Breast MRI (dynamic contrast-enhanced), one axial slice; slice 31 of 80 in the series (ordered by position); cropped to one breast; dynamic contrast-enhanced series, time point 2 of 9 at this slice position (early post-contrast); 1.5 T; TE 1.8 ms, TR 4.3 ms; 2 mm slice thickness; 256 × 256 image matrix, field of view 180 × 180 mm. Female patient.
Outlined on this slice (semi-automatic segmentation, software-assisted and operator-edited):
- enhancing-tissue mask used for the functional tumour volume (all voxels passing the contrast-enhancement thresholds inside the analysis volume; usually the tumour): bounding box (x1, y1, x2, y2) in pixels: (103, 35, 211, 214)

········

### Exercise details
From the listing above, return every line that contains the word "slice".

### Exercise answer
Breast MRI (dynamic contrast-enhanced), one axial slice; slice 31 of 80 in the series (ordered by position); cropped to one breast; dynamic contrast-enhanced series, time point 2 of 9 at this slice position (early post-contrast); 1.5 T; TE 1.8 ms, TR 4.3 ms; 2 mm slice thickness; 256 × 256 image matrix, field of view 180 × 180 mm. Female patient.
Outlined on this slice (semi-automatic segmentation, software-assisted and operator-edited):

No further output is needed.